*** THE RECORDS ***
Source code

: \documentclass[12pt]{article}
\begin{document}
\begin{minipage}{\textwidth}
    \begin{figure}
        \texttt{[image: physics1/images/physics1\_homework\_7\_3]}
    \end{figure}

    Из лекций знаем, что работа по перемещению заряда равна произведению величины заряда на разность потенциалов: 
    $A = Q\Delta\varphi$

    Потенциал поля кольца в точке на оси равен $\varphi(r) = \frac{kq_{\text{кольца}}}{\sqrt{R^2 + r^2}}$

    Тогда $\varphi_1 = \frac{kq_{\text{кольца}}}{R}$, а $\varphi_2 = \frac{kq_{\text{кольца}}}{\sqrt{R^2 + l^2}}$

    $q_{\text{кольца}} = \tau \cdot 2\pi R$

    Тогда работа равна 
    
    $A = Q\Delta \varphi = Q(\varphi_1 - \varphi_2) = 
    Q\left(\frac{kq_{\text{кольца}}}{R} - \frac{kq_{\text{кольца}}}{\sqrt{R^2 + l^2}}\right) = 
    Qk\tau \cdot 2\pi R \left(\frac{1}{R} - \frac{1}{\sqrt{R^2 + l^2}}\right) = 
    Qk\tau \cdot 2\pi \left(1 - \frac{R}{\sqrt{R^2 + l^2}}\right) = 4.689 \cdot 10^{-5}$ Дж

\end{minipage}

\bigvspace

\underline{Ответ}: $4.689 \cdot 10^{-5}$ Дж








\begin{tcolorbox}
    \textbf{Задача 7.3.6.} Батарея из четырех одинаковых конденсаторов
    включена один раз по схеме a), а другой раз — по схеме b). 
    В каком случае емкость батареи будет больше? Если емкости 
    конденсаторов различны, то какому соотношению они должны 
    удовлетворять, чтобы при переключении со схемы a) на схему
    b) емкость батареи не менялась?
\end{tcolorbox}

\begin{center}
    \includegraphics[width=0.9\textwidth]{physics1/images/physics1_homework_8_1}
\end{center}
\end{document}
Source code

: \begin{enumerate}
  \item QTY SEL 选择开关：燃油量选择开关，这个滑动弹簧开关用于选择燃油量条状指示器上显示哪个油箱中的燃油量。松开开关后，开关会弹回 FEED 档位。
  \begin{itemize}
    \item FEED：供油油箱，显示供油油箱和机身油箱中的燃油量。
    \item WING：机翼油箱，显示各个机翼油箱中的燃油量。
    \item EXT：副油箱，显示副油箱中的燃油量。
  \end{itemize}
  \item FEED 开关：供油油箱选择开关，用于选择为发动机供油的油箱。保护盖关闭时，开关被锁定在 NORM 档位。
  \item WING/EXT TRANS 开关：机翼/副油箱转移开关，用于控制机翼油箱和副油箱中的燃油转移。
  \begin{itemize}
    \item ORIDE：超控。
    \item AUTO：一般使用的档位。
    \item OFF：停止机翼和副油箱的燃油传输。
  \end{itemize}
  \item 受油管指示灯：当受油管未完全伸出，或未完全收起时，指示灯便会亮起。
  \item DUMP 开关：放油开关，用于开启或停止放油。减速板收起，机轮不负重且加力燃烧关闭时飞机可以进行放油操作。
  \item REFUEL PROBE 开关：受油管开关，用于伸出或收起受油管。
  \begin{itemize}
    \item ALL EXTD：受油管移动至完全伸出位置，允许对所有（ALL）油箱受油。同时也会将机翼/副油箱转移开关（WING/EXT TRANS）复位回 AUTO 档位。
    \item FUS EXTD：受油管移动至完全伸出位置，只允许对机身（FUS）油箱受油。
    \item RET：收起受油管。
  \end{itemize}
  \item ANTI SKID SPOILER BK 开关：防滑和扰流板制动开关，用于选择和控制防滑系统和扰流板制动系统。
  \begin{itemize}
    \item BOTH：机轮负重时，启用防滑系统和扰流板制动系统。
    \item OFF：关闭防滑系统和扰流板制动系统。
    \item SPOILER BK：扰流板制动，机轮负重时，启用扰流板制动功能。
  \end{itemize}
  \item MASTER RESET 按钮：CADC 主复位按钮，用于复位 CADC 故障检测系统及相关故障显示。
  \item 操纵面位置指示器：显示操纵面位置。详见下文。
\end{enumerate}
***
● **WHAT YOU ARE ASKED TO DO**
Repeat every line of the records, exactly as given.

● **SOLVED PROBLEM**
Source code

: \documentclass[12pt]{article}
\begin{document}
\begin{minipage}{\textwidth}
    \begin{figure}
        \texttt{[image: physics1/images/physics1\_homework\_7\_3]}
    \end{figure}

    Из лекций знаем, что работа по перемещению заряда равна произведению величины заряда на разность потенциалов: 
    $A = Q\Delta\varphi$

    Потенциал поля кольца в точке на оси равен $\varphi(r) = \frac{kq_{\text{кольца}}}{\sqrt{R^2 + r^2}}$

    Тогда $\varphi_1 = \frac{kq_{\text{кольца}}}{R}$, а $\varphi_2 = \frac{kq_{\text{кольца}}}{\sqrt{R^2 + l^2}}$

    $q_{\text{кольца}} = \tau \cdot 2\pi R$

    Тогда работа равна 
    
    $A = Q\Delta \varphi = Q(\varphi_1 - \varphi_2) = 
    Q\left(\frac{kq_{\text{кольца}}}{R} - \frac{kq_{\text{кольца}}}{\sqrt{R^2 + l^2}}\right) = 
    Qk\tau \cdot 2\pi R \left(\frac{1}{R} - \frac{1}{\sqrt{R^2 + l^2}}\right) = 
    Qk\tau \cdot 2\pi \left(1 - \frac{R}{\sqrt{R^2 + l^2}}\right) = 4.689 \cdot 10^{-5}$ Дж

\end{minipage}

\bigvspace

\underline{Ответ}: $4.689 \cdot 10^{-5}$ Дж








\begin{tcolorbox}
    \textbf{Задача 7.3.6.} Батарея из четырех одинаковых конденсаторов
    включена один раз по схеме a), а другой раз — по схеме b). 
    В каком случае емкость батареи будет больше? Если емкости 
    конденсаторов различны, то какому соотношению они должны 
    удовлетворять, чтобы при переключении со схемы a) на схему
    b) емкость батареи не менялась?
\end{tcolorbox}

\begin{center}
    \includegraphics[width=0.9\textwidth]{physics1/images/physics1_homework_8_1}
\end{center}
\end{document}
Source code

: \begin{enumerate}
  \item QTY SEL 选择开关：燃油量选择开关，这个滑动弹簧开关用于选择燃油量条状指示器上显示哪个油箱中的燃油量。松开开关后，开关会弹回 FEED 档位。
  \begin{itemize}
    \item FEED：供油油箱，显示供油油箱和机身油箱中的燃油量。
    \item WING：机翼油箱，显示各个机翼油箱中的燃油量。
    \item EXT：副油箱，显示副油箱中的燃油量。
  \end{itemize}
  \item FEED 开关：供油油箱选择开关，用于选择为发动机供油的油箱。保护盖关闭时，开关被锁定在 NORM 档位。
  \item WING/EXT TRANS 开关：机翼/副油箱转移开关，用于控制机翼油箱和副油箱中的燃油转移。
  \begin{itemize}
    \item ORIDE：超控。
    \item AUTO：一般使用的档位。
    \item OFF：停止机翼和副油箱的燃油传输。
  \end{itemize}
  \item 受油管指示灯：当受油管未完全伸出，或未完全收起时，指示灯便会亮起。
  \item DUMP 开关：放油开关，用于开启或停止放油。减速板收起，机轮不负重且加力燃烧关闭时飞机可以进行放油操作。
  \item REFUEL PROBE 开关：受油管开关，用于伸出或收起受油管。
  \begin{itemize}
    \item ALL EXTD：受油管移动至完全伸出位置，允许对所有（ALL）油箱受油。同时也会将机翼/副油箱转移开关（WING/EXT TRANS）复位回 AUTO 档位。
    \item FUS EXTD：受油管移动至完全伸出位置，只允许对机身（FUS）油箱受油。
    \item RET：收起受油管。
  \end{itemize}
  \item ANTI SKID SPOILER BK 开关：防滑和扰流板制动开关，用于选择和控制防滑系统和扰流板制动系统。
  \begin{itemize}
    \item BOTH：机轮负重时，启用防滑系统和扰流板制动系统。
    \item OFF：关闭防滑系统和扰流板制动系统。
    \item SPOILER BK：扰流板制动，机轮负重时，启用扰流板制动功能。
  \end{itemize}
  \item MASTER RESET 按钮：CADC 主复位按钮，用于复位 CADC 故障检测系统及相关故障显示。
  \item 操纵面位置指示器：显示操纵面位置。详见下文。
\end{enumerate}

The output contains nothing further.